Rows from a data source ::
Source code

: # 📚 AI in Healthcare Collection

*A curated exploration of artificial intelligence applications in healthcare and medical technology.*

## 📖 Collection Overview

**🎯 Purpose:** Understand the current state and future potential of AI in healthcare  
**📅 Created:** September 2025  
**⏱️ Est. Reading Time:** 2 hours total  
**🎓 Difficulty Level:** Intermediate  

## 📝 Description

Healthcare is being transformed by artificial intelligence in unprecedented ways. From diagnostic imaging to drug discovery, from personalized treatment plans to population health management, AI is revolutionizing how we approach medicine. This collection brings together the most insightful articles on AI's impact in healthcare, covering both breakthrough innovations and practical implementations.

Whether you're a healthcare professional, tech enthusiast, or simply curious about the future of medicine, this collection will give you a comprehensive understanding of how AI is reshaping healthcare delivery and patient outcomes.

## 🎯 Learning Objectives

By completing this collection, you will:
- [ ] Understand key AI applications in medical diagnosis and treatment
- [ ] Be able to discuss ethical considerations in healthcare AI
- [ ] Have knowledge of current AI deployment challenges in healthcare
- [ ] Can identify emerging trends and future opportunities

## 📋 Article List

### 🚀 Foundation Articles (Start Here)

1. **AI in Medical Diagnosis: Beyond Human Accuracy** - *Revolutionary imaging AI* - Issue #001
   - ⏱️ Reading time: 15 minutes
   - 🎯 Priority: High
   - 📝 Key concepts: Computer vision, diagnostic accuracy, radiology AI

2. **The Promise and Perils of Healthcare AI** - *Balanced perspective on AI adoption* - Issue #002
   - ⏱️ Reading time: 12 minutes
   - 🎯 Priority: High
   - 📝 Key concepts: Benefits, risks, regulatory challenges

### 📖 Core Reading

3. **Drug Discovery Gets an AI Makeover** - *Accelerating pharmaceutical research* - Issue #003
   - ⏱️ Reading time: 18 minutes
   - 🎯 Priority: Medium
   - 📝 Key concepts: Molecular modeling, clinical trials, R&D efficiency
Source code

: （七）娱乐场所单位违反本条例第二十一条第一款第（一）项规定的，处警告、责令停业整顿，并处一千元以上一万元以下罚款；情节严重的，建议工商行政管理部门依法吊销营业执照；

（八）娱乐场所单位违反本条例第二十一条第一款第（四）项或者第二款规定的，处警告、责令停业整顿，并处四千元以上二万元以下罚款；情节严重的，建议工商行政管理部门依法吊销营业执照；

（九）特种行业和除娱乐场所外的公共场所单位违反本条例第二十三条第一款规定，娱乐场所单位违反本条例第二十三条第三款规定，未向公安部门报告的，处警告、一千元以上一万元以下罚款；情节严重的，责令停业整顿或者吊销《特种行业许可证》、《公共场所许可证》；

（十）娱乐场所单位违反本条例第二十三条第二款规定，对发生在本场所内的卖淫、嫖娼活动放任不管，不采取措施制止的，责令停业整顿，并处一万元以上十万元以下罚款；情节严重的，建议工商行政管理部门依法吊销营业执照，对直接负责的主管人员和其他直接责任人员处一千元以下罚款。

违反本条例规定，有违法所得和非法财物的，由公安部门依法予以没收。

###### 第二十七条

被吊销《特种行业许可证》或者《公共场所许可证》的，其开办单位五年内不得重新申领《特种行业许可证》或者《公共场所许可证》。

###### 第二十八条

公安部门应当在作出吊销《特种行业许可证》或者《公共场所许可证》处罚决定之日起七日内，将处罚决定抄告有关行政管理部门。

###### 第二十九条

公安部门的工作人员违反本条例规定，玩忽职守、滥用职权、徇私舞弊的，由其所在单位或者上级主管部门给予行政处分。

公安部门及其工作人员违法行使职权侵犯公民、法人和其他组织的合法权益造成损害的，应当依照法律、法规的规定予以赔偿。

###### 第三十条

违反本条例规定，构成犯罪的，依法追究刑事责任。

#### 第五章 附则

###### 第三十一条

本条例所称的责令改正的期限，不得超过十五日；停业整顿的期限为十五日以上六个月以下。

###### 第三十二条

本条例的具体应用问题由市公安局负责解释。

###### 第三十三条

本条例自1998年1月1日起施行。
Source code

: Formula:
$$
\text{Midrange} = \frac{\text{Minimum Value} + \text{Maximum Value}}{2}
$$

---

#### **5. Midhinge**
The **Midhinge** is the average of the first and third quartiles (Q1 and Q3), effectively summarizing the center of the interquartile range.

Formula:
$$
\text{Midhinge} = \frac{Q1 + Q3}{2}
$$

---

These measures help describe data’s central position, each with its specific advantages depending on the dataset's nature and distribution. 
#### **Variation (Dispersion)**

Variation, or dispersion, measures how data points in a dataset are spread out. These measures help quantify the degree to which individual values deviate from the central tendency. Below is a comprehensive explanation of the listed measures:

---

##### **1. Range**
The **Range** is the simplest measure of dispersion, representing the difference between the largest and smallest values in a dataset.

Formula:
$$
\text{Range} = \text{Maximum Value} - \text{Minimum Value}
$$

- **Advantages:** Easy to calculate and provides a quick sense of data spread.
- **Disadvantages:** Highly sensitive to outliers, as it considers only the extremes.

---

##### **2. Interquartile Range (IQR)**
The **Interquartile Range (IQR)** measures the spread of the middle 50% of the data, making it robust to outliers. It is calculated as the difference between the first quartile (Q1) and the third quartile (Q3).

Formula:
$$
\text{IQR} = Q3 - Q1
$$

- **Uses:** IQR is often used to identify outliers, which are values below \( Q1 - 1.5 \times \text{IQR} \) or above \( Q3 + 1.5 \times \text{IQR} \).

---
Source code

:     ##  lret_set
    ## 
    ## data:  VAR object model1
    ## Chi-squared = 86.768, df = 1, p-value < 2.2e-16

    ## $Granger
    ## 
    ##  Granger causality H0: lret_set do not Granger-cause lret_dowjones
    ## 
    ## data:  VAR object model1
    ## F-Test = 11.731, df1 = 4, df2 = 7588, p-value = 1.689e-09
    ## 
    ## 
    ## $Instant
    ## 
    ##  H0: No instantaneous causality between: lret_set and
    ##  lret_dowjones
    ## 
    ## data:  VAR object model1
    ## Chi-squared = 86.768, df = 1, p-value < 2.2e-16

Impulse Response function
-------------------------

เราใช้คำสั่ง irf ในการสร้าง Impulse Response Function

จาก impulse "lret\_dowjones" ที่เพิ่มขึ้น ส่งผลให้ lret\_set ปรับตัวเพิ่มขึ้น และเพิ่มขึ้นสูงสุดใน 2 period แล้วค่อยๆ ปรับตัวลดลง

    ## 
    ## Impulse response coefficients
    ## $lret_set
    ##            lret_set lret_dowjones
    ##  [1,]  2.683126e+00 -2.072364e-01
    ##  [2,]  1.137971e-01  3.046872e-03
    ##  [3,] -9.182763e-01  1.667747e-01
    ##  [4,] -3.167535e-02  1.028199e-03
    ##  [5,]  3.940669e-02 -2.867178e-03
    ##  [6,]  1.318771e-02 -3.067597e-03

YOUR ASSIGNMENT :: Print every row above verbatim, keeping each line unchanged.

TASK OUTPUT ::
Source code

: # 📚 AI in Healthcare Collection

*A curated exploration of artificial intelligence applications in healthcare and medical technology.*

## 📖 Collection Overview

**🎯 Purpose:** Understand the current state and future potential of AI in healthcare  
**📅 Created:** September 2025  
**⏱️ Est. Reading Time:** 2 hours total  
**🎓 Difficulty Level:** Intermediate  

## 📝 Description

Healthcare is being transformed by artificial intelligence in unprecedented ways. From diagnostic imaging to drug discovery, from personalized treatment plans to population health management, AI is revolutionizing how we approach medicine. This collection brings together the most insightful articles on AI's impact in healthcare, covering both breakthrough innovations and practical implementations.

Whether you're a healthcare professional, tech enthusiast, or simply curious about the future of medicine, this collection will give you a comprehensive understanding of how AI is reshaping healthcare delivery and patient outcomes.

## 🎯 Learning Objectives

By completing this collection, you will:
- [ ] Understand key AI applications in medical diagnosis and treatment
- [ ] Be able to discuss ethical considerations in healthcare AI
- [ ] Have knowledge of current AI deployment challenges in healthcare
- [ ] Can identify emerging trends and future opportunities

## 📋 Article List

### 🚀 Foundation Articles (Start Here)

1. **AI in Medical Diagnosis: Beyond Human Accuracy** - *Revolutionary imaging AI* - Issue #001
   - ⏱️ Reading time: 15 minutes
   - 🎯 Priority: High
   - 📝 Key concepts: Computer vision, diagnostic accuracy, radiology AI

2. **The Promise and Perils of Healthcare AI** - *Balanced perspective on AI adoption* - Issue #002
   - ⏱️ Reading time: 12 minutes
   - 🎯 Priority: High
   - 📝 Key concepts: Benefits, risks, regulatory challenges

### 📖 Core Reading

3. **Drug Discovery Gets an AI Makeover** - *Accelerating pharmaceutical research* - Issue #003
   - ⏱️ Reading time: 18 minutes
   - 🎯 Priority: Medium
   - 📝 Key concepts: Molecular modeling, clinical trials, R&D efficiency
Source code

: （七）娱乐场所单位违反本条例第二十一条第一款第（一）项规定的，处警告、责令停业整顿，并处一千元以上一万元以下罚款；情节严重的，建议工商行政管理部门依法吊销营业执照；

（八）娱乐场所单位违反本条例第二十一条第一款第（四）项或者第二款规定的，处警告、责令停业整顿，并处四千元以上二万元以下罚款；情节严重的，建议工商行政管理部门依法吊销营业执照；

（九）特种行业和除娱乐场所外的公共场所单位违反本条例第二十三条第一款规定，娱乐场所单位违反本条例第二十三条第三款规定，未向公安部门报告的，处警告、一千元以上一万元以下罚款；情节严重的，责令停业整顿或者吊销《特种行业许可证》、《公共场所许可证》；

（十）娱乐场所单位违反本条例第二十三条第二款规定，对发生在本场所内的卖淫、嫖娼活动放任不管，不采取措施制止的，责令停业整顿，并处一万元以上十万元以下罚款；情节严重的，建议工商行政管理部门依法吊销营业执照，对直接负责的主管人员和其他直接责任人员处一千元以下罚款。

违反本条例规定，有违法所得和非法财物的，由公安部门依法予以没收。

###### 第二十七条

被吊销《特种行业许可证》或者《公共场所许可证》的，其开办单位五年内不得重新申领《特种行业许可证》或者《公共场所许可证》。

###### 第二十八条

公安部门应当在作出吊销《特种行业许可证》或者《公共场所许可证》处罚决定之日起七日内，将处罚决定抄告有关行政管理部门。

###### 第二十九条

公安部门的工作人员违反本条例规定，玩忽职守、滥用职权、徇私舞弊的，由其所在单位或者上级主管部门给予行政处分。

公安部门及其工作人员违法行使职权侵犯公民、法人和其他组织的合法权益造成损害的，应当依照法律、法规的规定予以赔偿。

###### 第三十条

违反本条例规定，构成犯罪的，依法追究刑事责任。

#### 第五章 附则

###### 第三十一条

本条例所称的责令改正的期限，不得超过十五日；停业整顿的期限为十五日以上六个月以下。

###### 第三十二条

本条例的具体应用问题由市公安局负责解释。

###### 第三十三条

本条例自1998年1月1日起施行。
Source code

: Formula:
$$
\text{Midrange} = \frac{\text{Minimum Value} + \text{Maximum Value}}{2}
$$

---

#### **5. Midhinge**
The **Midhinge** is the average of the first and third quartiles (Q1 and Q3), effectively summarizing the center of the interquartile range.

Formula:
$$
\text{Midhinge} = \frac{Q1 + Q3}{2}
$$

---

These measures help describe data’s central position, each with its specific advantages depending on the dataset's nature and distribution. 
#### **Variation (Dispersion)**

Variation, or dispersion, measures how data points in a dataset are spread out. These measures help quantify the degree to which individual values deviate from the central tendency. Below is a comprehensive explanation of the listed measures:

---

##### **1. Range**
The **Range** is the simplest measure of dispersion, representing the difference between the largest and smallest values in a dataset.

Formula:
$$
\text{Range} = \text{Maximum Value} - \text{Minimum Value}
$$

- **Advantages:** Easy to calculate and provides a quick sense of data spread.
- **Disadvantages:** Highly sensitive to outliers, as it considers only the extremes.

---

##### **2. Interquartile Range (IQR)**
The **Interquartile Range (IQR)** measures the spread of the middle 50% of the data, making it robust to outliers. It is calculated as the difference between the first quartile (Q1) and the third quartile (Q3).

Formula:
$$
\text{IQR} = Q3 - Q1
$$

- **Uses:** IQR is often used to identify outliers, which are values below \( Q1 - 1.5 \times \text{IQR} \) or above \( Q3 + 1.5 \times \text{IQR} \).

---
Source code

:     ##  lret_set
    ## 
    ## data:  VAR object model1
    ## Chi-squared = 86.768, df = 1, p-value < 2.2e-16

    ## $Granger
    ## 
    ##  Granger causality H0: lret_set do not Granger-cause lret_dowjones
    ## 
    ## data:  VAR object model1
    ## F-Test = 11.731, df1 = 4, df2 = 7588, p-value = 1.689e-09
    ## 
    ## 
    ## $Instant
    ## 
    ##  H0: No instantaneous causality between: lret_set and
    ##  lret_dowjones
    ## 
    ## data:  VAR object model1
    ## Chi-squared = 86.768, df = 1, p-value < 2.2e-16

Impulse Response function
-------------------------

เราใช้คำสั่ง irf ในการสร้าง Impulse Response Function

จาก impulse "lret\_dowjones" ที่เพิ่มขึ้น ส่งผลให้ lret\_set ปรับตัวเพิ่มขึ้น และเพิ่มขึ้นสูงสุดใน 2 period แล้วค่อยๆ ปรับตัวลดลง

    ## 
    ## Impulse response coefficients
    ## $lret_set
    ##            lret_set lret_dowjones
    ##  [1,]  2.683126e+00 -2.072364e-01
    ##  [2,]  1.137971e-01  3.046872e-03
    ##  [3,] -9.182763e-01  1.667747e-01
    ##  [4,] -3.167535e-02  1.028199e-03
    ##  [5,]  3.940669e-02 -2.867178e-03
    ##  [6,]  1.318771e-02 -3.067597e-03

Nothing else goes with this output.